» 练习任务
A) 列出讲 Python 函数的节选中所有用 def 关键字定义的函数名。
B) 把讲 Python 函数的节选里从“lambda 表达式是 Python”起到“filter(filterfunc, [1, 2, 3, 4, 5, 6, 7, 8, 9])”止的文字照原样抄下来，首尾两处都要包括。

» 阅读节选
*****
Python 中的函数使用 def 关键字进行定义,譬如

def sign(x):
    if x > 0:
        return 'positive'
    elif x < 0:
        return 'negative'
    else:
        return 'zero'


for x in [-1, 0, 1]:
    print sign(x)
# Prints "negative", "zero", "positive"

Python 支持运行时创建动态函数,也即是所谓的 lambda 函数:

def f(x): return x**2

# 等价于
g = lambda x: x**2

lambda 表达式是 Python 函数式开发的重要基石,其方便实现 Partial Function 等模式;典型的 lambda 函数声明如下:

lambda x: x**2 + 2*x - 5

典型的用法譬如自定义的 filter 函数中:

mult3 = filter(lambda x: x % 3 == 0, [1, 2, 3, 4, 5, 6, 7, 8, 9])
def filterfunc(x):
    return x % 3 == 0
mult3 = filter(filterfunc, [1, 2, 3, 4, 5, 6, 7, 8, 9])

mult3 = [x for x in [1, 2, 3, 4, 5, 6, 7, 8, 9] if x % 3 == 0]

range(3,10,3)

参数

默认参数

Option Arguments | 不定参数

def example(a, b=None, *args, **kwargs):
  print a, b
  print args
  print kwargs

example(1, "var", 2, 3, word="hello")
# 1 var
# (2, 3)
# {'word': 'hello'}

a_tuple = (1, 2, 3, 4, 5)
a_dict = {"1":1, "2":2, "3":3}
example(1, "var", *a_tuple, **a_dict)
# 1 var
# (1, 2, 3, 4, 5)
*****
» 待审数据
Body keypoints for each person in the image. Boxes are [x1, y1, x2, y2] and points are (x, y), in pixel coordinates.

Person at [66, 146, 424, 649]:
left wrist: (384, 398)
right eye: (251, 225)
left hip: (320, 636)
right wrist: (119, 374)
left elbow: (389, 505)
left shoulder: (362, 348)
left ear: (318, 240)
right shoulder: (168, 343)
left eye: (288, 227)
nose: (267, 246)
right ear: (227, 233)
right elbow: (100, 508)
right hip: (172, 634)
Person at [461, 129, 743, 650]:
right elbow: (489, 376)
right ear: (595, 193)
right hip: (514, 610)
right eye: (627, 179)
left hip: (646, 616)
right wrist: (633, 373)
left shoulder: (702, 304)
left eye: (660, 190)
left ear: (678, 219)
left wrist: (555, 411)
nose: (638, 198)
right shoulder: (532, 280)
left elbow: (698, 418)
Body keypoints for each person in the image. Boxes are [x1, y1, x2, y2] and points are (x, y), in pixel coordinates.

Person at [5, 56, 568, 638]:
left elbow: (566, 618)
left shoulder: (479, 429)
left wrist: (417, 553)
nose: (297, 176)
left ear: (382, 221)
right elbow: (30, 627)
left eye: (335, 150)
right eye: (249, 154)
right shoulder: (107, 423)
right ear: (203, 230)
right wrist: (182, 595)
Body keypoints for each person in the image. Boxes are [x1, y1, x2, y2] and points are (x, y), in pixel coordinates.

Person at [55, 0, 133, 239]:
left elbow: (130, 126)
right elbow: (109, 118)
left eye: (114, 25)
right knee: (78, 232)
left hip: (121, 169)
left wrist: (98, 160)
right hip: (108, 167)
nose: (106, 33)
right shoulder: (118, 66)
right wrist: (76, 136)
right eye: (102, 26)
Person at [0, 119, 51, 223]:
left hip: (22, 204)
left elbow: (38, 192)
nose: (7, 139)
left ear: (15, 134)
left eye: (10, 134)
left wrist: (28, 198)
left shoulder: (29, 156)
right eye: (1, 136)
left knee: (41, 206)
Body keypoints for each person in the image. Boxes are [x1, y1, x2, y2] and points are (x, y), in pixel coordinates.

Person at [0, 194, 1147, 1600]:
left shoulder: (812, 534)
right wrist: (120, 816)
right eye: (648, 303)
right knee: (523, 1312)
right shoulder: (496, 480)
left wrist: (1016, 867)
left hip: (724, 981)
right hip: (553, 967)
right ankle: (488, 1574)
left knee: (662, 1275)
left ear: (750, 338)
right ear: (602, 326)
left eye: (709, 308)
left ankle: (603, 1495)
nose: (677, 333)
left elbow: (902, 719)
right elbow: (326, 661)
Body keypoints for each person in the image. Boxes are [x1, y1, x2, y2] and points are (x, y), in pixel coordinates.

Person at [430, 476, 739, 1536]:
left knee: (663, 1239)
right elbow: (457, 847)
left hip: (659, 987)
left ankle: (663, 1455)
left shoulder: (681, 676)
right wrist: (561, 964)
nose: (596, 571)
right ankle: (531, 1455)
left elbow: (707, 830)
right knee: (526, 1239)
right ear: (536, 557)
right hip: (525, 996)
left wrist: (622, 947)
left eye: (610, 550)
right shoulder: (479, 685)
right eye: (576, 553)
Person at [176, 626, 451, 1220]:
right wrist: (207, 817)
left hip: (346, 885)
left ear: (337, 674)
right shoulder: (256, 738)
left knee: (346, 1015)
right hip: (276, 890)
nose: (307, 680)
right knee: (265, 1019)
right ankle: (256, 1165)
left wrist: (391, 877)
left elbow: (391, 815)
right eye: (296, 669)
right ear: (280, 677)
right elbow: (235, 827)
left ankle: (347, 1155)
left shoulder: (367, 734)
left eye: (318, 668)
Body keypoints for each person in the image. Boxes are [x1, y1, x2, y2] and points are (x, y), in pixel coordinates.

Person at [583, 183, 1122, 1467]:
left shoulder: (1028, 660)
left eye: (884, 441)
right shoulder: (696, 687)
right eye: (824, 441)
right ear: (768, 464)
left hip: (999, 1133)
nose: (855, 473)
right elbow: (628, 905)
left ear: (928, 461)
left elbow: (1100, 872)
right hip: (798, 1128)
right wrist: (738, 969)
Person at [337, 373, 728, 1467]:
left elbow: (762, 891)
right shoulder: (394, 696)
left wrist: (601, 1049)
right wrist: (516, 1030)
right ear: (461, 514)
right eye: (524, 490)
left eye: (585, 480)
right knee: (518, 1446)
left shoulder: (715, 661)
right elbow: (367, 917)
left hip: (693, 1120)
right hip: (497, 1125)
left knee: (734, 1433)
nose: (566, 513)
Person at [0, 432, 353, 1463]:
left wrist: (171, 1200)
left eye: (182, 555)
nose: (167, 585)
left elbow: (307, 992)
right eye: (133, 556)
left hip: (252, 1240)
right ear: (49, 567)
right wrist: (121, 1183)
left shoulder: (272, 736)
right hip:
*****
» 各题答案
A) sign、f、filterfunc、example

B)
lambda 表达式是 Python 函数式开发的重要基石,其方便实现 Partial Function 等模式;典型的 lambda 函数声明如下:

lambda x: x**2 + 2*x - 5

典型的用法譬如自定义的 filter 函数中:

mult3 = filter(lambda x: x % 3 == 0, [1, 2, 3, 4, 5, 6, 7, 8, 9])
def filterfunc(x):
    return x % 3 == 0
mult3 = filter(filterfunc, [1, 2, 3, 4, 5, 6, 7, 8, 9])